DATA RECORDS:
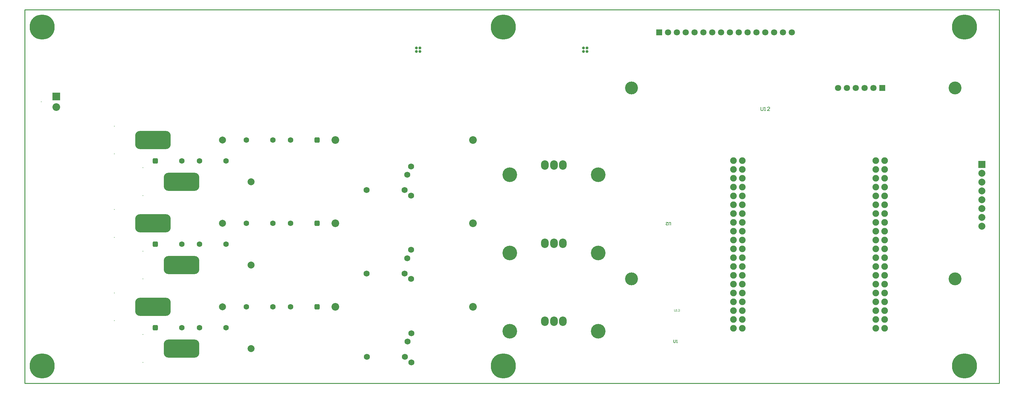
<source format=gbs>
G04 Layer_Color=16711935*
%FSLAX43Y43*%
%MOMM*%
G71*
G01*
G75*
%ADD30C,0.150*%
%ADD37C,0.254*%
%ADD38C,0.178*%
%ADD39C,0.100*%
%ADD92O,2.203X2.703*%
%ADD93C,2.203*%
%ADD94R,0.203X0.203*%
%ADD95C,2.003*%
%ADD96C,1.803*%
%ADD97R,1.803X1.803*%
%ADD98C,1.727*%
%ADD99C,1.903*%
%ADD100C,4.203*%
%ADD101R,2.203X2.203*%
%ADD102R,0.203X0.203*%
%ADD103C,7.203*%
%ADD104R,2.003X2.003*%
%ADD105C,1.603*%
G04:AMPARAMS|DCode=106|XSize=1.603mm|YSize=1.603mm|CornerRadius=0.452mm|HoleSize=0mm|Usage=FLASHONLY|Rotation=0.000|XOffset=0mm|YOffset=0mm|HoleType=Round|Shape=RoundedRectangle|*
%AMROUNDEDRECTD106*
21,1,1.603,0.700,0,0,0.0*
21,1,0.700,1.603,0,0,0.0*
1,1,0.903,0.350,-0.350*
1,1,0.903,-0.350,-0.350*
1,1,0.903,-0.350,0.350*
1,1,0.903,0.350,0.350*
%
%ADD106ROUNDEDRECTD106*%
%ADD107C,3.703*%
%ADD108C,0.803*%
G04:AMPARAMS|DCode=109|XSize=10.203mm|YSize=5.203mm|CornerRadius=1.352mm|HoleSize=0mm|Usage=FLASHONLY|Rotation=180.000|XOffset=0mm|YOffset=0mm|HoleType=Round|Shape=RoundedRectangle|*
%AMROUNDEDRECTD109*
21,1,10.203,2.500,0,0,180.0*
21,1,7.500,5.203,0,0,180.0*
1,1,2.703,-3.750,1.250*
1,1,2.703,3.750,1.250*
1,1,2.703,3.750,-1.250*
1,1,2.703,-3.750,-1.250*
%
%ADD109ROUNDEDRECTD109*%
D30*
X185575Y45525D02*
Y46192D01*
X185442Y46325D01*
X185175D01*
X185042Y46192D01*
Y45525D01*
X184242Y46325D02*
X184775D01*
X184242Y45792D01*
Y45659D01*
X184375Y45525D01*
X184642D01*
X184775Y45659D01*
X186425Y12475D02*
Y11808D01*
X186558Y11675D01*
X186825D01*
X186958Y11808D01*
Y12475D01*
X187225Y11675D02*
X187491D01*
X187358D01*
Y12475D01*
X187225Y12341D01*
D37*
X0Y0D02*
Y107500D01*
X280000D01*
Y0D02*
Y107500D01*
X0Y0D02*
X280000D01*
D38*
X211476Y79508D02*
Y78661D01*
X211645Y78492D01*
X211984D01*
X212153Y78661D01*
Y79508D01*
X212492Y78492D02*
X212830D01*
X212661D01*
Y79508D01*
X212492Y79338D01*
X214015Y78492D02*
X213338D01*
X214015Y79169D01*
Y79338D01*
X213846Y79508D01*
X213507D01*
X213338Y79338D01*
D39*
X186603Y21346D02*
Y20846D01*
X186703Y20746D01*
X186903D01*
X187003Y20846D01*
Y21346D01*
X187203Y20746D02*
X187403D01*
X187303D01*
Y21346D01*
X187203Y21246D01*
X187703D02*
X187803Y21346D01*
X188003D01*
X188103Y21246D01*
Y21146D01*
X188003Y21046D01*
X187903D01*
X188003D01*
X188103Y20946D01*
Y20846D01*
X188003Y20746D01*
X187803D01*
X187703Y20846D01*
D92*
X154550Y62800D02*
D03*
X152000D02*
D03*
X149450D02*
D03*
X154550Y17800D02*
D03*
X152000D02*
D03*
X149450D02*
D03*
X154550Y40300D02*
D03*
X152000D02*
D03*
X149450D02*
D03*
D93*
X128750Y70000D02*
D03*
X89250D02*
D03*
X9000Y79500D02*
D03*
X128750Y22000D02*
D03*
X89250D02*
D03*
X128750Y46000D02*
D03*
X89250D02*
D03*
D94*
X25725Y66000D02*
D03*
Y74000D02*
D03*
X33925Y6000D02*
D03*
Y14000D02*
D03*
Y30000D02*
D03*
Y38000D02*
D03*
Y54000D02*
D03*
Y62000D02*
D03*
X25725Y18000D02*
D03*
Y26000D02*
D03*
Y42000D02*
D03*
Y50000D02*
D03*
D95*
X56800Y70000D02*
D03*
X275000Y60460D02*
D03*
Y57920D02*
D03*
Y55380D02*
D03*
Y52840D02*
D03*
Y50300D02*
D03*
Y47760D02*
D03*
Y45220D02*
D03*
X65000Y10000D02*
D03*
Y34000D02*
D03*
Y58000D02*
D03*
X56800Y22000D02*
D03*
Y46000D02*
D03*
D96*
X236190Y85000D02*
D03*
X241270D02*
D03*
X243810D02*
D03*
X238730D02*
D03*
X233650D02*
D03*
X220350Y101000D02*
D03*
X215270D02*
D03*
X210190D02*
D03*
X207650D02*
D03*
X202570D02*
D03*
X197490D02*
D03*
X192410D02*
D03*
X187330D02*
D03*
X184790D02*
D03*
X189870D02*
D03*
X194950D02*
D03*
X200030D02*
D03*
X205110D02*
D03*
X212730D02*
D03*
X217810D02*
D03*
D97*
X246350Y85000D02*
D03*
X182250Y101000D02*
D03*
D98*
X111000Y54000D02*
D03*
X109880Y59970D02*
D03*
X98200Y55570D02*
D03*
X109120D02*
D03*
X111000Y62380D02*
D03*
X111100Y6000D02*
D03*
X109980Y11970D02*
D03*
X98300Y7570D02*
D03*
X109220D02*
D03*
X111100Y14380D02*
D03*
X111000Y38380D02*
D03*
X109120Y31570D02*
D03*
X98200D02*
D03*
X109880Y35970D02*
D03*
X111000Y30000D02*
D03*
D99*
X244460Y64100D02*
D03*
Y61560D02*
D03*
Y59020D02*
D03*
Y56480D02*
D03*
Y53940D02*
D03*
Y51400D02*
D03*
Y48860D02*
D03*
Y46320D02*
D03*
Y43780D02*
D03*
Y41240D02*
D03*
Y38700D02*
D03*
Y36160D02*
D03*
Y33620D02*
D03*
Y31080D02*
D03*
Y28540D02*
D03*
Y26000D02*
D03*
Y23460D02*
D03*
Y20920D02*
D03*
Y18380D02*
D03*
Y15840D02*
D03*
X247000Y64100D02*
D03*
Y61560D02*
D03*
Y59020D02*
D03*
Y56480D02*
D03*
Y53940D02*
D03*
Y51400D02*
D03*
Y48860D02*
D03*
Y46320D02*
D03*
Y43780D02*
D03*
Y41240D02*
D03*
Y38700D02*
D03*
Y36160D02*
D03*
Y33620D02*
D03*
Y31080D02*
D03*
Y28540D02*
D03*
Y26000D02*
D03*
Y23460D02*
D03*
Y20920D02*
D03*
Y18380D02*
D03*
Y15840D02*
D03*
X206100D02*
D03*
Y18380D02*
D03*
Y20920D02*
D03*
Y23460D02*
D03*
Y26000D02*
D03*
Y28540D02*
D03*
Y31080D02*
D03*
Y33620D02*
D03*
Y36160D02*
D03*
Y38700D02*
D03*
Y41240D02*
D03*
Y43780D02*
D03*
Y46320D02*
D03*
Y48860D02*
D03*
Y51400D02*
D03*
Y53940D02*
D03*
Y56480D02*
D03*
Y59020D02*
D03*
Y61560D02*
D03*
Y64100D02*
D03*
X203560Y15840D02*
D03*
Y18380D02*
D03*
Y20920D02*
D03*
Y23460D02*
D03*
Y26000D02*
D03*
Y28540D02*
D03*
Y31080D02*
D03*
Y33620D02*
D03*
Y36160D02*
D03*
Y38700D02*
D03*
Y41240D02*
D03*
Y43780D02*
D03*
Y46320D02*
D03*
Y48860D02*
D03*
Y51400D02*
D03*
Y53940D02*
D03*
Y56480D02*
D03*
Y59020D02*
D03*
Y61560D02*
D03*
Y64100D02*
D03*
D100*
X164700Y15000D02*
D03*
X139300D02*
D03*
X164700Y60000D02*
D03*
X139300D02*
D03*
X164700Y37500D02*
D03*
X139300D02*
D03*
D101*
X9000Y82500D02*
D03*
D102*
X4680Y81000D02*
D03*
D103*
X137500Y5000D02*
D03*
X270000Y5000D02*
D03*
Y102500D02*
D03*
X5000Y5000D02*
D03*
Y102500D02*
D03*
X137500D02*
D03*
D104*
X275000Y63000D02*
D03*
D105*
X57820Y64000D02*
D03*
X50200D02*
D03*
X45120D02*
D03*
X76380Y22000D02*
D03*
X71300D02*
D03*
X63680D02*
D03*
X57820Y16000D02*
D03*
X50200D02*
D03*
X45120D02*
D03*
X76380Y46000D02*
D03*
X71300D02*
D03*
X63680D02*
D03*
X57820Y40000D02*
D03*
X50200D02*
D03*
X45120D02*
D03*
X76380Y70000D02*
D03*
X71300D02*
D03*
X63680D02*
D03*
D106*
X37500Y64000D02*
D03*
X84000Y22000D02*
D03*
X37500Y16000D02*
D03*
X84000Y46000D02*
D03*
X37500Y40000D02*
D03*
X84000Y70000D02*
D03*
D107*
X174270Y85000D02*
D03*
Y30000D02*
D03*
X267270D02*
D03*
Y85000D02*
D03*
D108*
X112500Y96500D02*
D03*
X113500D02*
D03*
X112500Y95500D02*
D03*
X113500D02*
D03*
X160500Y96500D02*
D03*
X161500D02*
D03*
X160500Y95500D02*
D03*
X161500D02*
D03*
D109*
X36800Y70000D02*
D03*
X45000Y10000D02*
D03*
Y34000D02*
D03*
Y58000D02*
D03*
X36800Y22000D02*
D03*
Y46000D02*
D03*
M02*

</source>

---

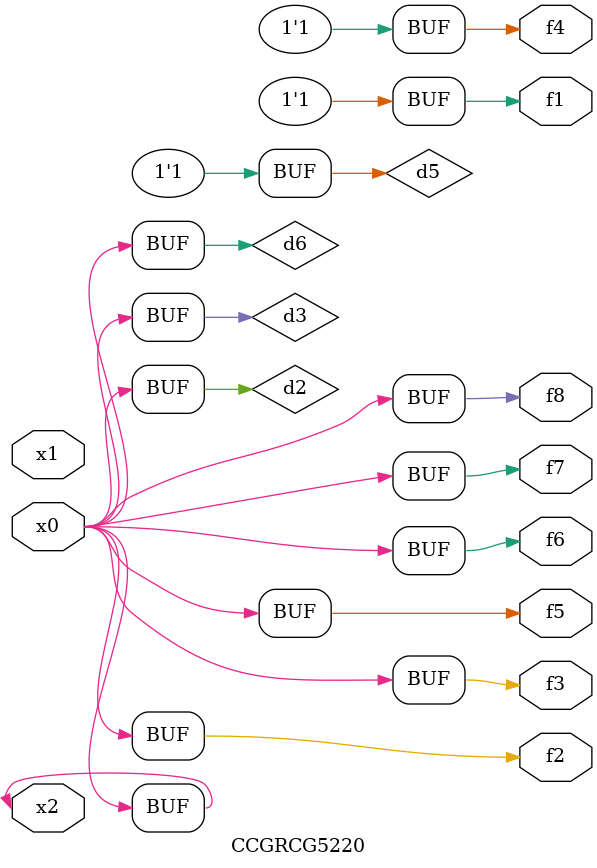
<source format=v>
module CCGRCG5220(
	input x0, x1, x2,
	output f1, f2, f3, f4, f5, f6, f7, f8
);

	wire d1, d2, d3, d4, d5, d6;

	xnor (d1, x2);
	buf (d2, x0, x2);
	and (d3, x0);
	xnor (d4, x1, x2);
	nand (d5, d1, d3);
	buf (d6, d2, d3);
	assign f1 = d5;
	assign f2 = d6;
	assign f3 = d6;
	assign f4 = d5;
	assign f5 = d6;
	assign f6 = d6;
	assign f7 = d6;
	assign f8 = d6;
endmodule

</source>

WORK TO COMPLETE:
Working from the material above, retype exactly the lines from the one with "21,1,10.203,2.500,0,0,180.0*" through the one with "X186558Y11675D01*", both included, and only those lines.

COMPLETED EXERCISE:
21,1,10.203,2.500,0,0,180.0*
21,1,7.500,5.203,0,0,180.0*
1,1,2.703,-3.750,1.250*
1,1,2.703,3.750,1.250*
1,1,2.703,3.750,-1.250*
1,1,2.703,-3.750,-1.250*
%
%ADD109ROUNDEDRECTD109*%
D30*
X185575Y45525D02*
Y46192D01*
X185442Y46325D01*
X185175D01*
X185042Y46192D01*
Y45525D01*
X184242Y46325D02*
X184775D01*
X184242Y45792D01*
Y45659D01*
X184375Y45525D01*
X184642D01*
X184775Y45659D01*
X186425Y12475D02*
Y11808D01*
X186558Y11675D01*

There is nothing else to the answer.